Responding to these requests, the software can provision the appropriate server, network and storage resources required. Server, network and storage virtualization, standard interfaces and deployment technologies exist to make this practical. This is referred to as the "Data Plane".
Any time new a way of doing things is introduced into the world, there could be some resistance. Let's tackle the three most frequently stated objections:
"IT infrastructure resources are rare and expensive! Administrators need to control or approve how resources are doled out!" An objection to self-service automation is the fear that employees would take too much.
If you have a bank account, Automated Teller Machines (ATM) can restrict the amount of cash you can take out, based on what is appropriate per request, or per day, with an upper limit of what you have in your personal checking or savings account. You enter your debit card and PIN into the "Control Plane" keypad and out comes a stack of 20-dollar bills from the "Data Plane" slot. In a software defined environment, you can limit requests through quotas and resource pools.
"Some application workloads are more important than others! Another objection is that every workload will be treated in the same standard way, mission critical workloads and dev/test would be treated alike.
At the gas station, you can select different levels of octane gasoline. You enter your credit card and zip code into the "Control Plane" keypad and selected octane comes out of the "Data Plane" hose. In a software defined environment, resources can be provisioned with different Quality of Service (QoS) levels.
"Different applications require different combinations of resources!" Another objection is the fear that fixed combinations of server, storage and network resources will be stifling to innovation and productivity.

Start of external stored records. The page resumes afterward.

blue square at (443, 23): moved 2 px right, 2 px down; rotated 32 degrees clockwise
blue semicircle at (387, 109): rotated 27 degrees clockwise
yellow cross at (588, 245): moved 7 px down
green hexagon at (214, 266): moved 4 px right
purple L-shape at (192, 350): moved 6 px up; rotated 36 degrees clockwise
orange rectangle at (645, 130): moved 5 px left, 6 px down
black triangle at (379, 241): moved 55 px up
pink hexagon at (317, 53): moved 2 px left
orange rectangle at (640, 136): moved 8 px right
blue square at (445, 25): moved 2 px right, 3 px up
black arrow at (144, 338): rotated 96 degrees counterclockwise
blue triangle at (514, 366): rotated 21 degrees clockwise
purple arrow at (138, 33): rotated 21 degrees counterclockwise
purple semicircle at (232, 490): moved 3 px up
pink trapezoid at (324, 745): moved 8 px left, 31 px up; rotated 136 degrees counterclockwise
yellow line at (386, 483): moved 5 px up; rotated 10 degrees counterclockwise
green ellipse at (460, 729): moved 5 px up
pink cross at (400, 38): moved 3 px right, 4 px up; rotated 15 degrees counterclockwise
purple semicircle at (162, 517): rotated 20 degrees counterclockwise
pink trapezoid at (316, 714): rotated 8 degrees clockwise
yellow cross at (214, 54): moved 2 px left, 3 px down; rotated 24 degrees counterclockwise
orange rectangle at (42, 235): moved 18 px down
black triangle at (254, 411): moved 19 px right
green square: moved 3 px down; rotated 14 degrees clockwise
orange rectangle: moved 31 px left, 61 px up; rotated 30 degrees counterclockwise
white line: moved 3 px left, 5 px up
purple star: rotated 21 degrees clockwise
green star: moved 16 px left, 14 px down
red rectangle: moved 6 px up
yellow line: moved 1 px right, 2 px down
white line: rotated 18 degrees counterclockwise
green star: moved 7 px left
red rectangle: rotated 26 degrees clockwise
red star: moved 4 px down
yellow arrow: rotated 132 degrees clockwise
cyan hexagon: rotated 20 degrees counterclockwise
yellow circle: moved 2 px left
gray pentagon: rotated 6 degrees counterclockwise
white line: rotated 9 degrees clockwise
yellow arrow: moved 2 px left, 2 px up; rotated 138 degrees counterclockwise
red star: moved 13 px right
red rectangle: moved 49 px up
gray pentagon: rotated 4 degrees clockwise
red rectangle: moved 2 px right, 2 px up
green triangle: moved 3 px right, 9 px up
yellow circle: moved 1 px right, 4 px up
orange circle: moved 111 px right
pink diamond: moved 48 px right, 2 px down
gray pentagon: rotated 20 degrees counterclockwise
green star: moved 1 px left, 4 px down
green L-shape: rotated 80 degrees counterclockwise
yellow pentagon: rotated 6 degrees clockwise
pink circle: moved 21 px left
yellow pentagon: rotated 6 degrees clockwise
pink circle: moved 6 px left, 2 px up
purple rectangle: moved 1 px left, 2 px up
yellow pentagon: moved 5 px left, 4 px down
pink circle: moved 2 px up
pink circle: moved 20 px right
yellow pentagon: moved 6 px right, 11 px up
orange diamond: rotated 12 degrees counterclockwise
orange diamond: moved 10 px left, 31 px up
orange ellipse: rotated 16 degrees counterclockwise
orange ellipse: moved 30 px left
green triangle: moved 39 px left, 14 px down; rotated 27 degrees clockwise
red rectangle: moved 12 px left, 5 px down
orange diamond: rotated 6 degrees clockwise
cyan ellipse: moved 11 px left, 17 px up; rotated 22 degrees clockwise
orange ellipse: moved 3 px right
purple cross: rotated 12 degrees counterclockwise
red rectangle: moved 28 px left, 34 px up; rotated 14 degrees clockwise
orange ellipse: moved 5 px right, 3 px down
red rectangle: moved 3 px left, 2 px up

At the vending machine, you can choose which candy bar and which chips to have with whatever soft drink you choose for lunch. You enter your bills and coins into the "Control Plane" slot, select the row letter and column number for your snack of choice, and then fetch your purchases from the "Data Plane" flap. In a software defined environment, a Service Catalog can offer a virtual menu of different server, network and storage resources to be combined together as needed.
These concerns are addressed well enough in software defined environments, in general, and with IBM Spectrum Storage family of products, in particular.
(Nostalgia: I remember the days before self-service automation. At the bank, I had to stand in line at the bank until I could to talk to a human bank teller to get cash from my savings account. At the gas station, human gas attendants would come out and pump the gas for me, check my oil and wash my windshield. And at a restaurant, I felt like I waited an eternity from the time I ordered my meal to the time the human short-order cook had it ready and human wait staff delivered it to my table. These all seem silly today, doesn't it?)